Thomas Whaley built the house, starting in 1856 and finishing in 1857, for about $10,000. The first floor consists of the living room, music room, and kitchen, on the right side. The left side of the first floor is a courtroom. There are four bedrooms upstairs. He and his wife Anna, lived in the house, raising their six children. The last Whaley child, Corinne Lillian Whaley lived in the house until 1953, when she died at age 89.
The story goes, Thomas Whaley haunts because of the county shifting the county records from Old Town, i.e. the courthouse in Whaley's home, to new San Diego. When this was done, a debt was left unpaid by the county to Whaley of $385.00. Whaley fought in court, for several years, after the records in his charge where seized in the dead of night, while Thomas was away on business. The country officials broke into the courthouse, pushing Anna Whaley aside, loaded the records into a wagon and left. Whaley lost in court, in addition he was never paid. So, he haunts his stately home until the records are returned and the debt paid.
Another haunting is caused by Violet Whaley. There are a series of unexplained events leading to Violet Whaley's death. Violet had married and divorced within three years time. When she divorced she moved back home to live with her father Thomas, her mother Anna, one brother George, and young sister Corinne Lillian. On two separate occasions, Violet supposedly attempted suicide. A study of the Coroner's inquest, as well as examination of the house, clearly it shows the "attempted suicides" were not possible as stated by Corinne Lillian and Thomas. Violet, supposedly attempting to kill herself, threw herself out a second floor window into the cistern. In order to have achieved this feat, she would have had the ability to throw herself through the window, stopped mid-flight, make a perfect right angle turn and then land in the cistern.
On the morning Violet died, a note was found on the back porch written by her, telling of her unhappiness since her divorce and her desire to die. Oddly, the note was not found by her father until after he heard the gun shot from the privy where Violet was. Oddly because her father had paced the porch for nearly twenty minutes waiting for Violet to get finished in the privy so he could use it. Once Thomas heard the shot, he knew exactly, according to his testimony, where the shot had come from and he raced to the privy. Violet had been shot in the chest by a .32 caliber bullet. Thomas carried her into the house and placed her in the back parlor. She lay there until her death, fifteen minutes later saying "nothing" according to Thomas. The inquest was attended by Thomas and Corinne Lillian, but not Anna or George Whaley. The answers were pat and sounded rehearsed as well as exact. In addition, the testimony clearly showed no gun was found.

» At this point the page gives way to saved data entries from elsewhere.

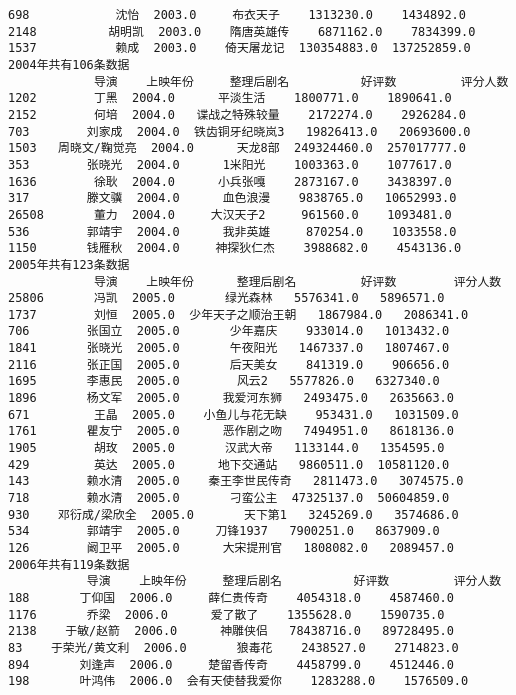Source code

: \documentclass[11pt]{article}
\begin{document}
\begin{Verbatim}[commandchars=\\\{\}]
698            沈怡  2003.0     布衣天子    1313230.0    1434892.0
2148          胡明凯  2003.0    隋唐英雄传    6871162.0    7834399.0
1537           赖成  2003.0    倚天屠龙记  130354883.0  137252859.0
2004年共有106条数据
            导演    上映年份     整理后剧名          好评数         评分人数
1202        丁黑  2004.0      平淡生活    1800771.0    1890641.0
2152        何培  2004.0   谍战之特殊较量    2172274.0    2926284.0
703        刘家成  2004.0  铁齿铜牙纪晓岚3   19826413.0   20693600.0
1503   周晓文/鞠觉亮  2004.0      天龙8部  249324460.0  257017777.0
353        张晓光  2004.0      1米阳光    1003363.0    1077617.0
1636        徐耿  2004.0      小兵张嘎    2873167.0    3438397.0
317        滕文骥  2004.0      血色浪漫    9838765.0   10652993.0
26508       董力  2004.0     大汉天子2     961560.0    1093481.0
536        郭靖宇  2004.0      我非英雄     870254.0    1033558.0
1150       钱雁秋  2004.0     神探狄仁杰    3988682.0    4543136.0
2005年共有123条数据
            导演    上映年份      整理后剧名         好评数        评分人数
25806       冯凯  2005.0       绿光森林   5576341.0   5896571.0
1737        刘恒  2005.0  少年天子之顺治王朝   1867984.0   2086341.0
706        张国立  2005.0       少年嘉庆    933014.0   1013432.0
1841       张晓光  2005.0       午夜阳光   1467337.0   1807467.0
2116       张正国  2005.0       后天美女    841319.0    906656.0
1695       李惠民  2005.0        风云2   5577826.0   6327340.0
1896       杨文军  2005.0      我爱河东狮   2493475.0   2635663.0
671         王晶  2005.0    小鱼儿与花无缺    953431.0   1031509.0
1761       瞿友宁  2005.0      恶作剧之吻   7494951.0   8618136.0
1905        胡玫  2005.0       汉武大帝   1133144.0   1354595.0
429         英达  2005.0      地下交通站   9860511.0  10581120.0
143        赖水清  2005.0    秦王李世民传奇   2811473.0   3074575.0
718        赖水清  2005.0       刁蛮公主  47325137.0  50604859.0
930    邓衍成/梁欣全  2005.0       天下第1   3245269.0   3574686.0
534        郭靖宇  2005.0     刀锋1937   7900251.0   8637909.0
126        阚卫平  2005.0      大宋提刑官   1808082.0   2089457.0
2006年共有119条数据
           导演    上映年份     整理后剧名          好评数         评分人数
188       丁仰国  2006.0     薛仁贵传奇    4054318.0    4587460.0
1176       乔梁  2006.0      爱了散了    1355628.0    1590735.0
2138    于敏/赵箭  2006.0      神雕侠侣   78438716.0   89728495.0
83    于荣光/黄文利  2006.0       狼毒花    2438527.0    2714823.0
894       刘逢声  2006.0     楚留香传奇    4458799.0    4512446.0
198       叶鸿伟  2006.0  会有天使替我爱你    1283288.0    1576509.0

\end{Verbatim}
\end{document}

The ghostly lights of the Whaley house, the footsteps on the second floor when no one is up there, the burglar alarms going off by themselves in the dark of night, the windows being opened wide long after the house is locked and closed to the public, as well as the icy feeling of someone walking through you, is possibly Violet Whaley trying to uncover her murderer and the truth.
Violet Whaley died at Whaley house. She died in a manner still unexplained. A gun was not found at the time of her death. Yet, in the 1950's, just prior to Lillian Corrine's death, work was being done at the house to restore some of the building. Near where the barn once stood, and what once was the corral, a concrete slab was removed. Beneath the concrete slab was a .32 caliber gun. Could it have been the gun that killed Violet? Lillian Corrine claimed the gun as her own, saying it was the gun she carried when working in downtown San Diego at the library. The gun is not available for viewing at the now museum of the Whaley house.
During the time Whaley house was used as living quarters, Whaley rented out the upstairs portion of the house to a theater troop. They used the old courtroom for their stage and theater. It is said, that one member of the Tanner Troop, (the theater groups name), became drunk one night and accused his sometimes girlfriend of being unfaithful. When she denied this, he took a knife and stabbed her. She ran, reportedly, out the back door of the second floor, down the stairs to the rose garden. He caught up with her and stabbed her again until she lay dead. A report appeared in the newspaper, giving no names but these details. Could it be that her troubled spirit also haunts the house of Thomas Whaley?
In addition to these rather unusual occurrences, there is the question of Thomas Whaley Jr.'s death. He died at the tender age of 18 months. The following day, in the San Diego Tribune was a poem written to Anna Whaley, Thomas Jr.'s mother, by his brother George Whaley. However, the date of Thomas Jr.'s death preceded George's birth by two years. It would be interesting to understand how this was possible.
Beyond all of these confusing facts, there are still more things which bring further questions to mind. For instance, it is said that a young child haunts the house, a girl. The story goes that a young girl who lived on the hill behind the Whaley's came running into the yard one day and not paying attention, ran directly into a low hanging clothes line, hanging herself instantly. She supposedly haunts the house. Yet when the archives of newspaper reports and death records were searched for the Washburn child, there was no record of her death in either.
What and who really haunts the Whaley house? It is a question that will probably remain unanswered by most. The popular belief it is Violet Whaley, her father Thomas and her mother Anna. It is also believed that George Whaley could be haunting the house as well, he is the one who meets his mother everyday in the garden.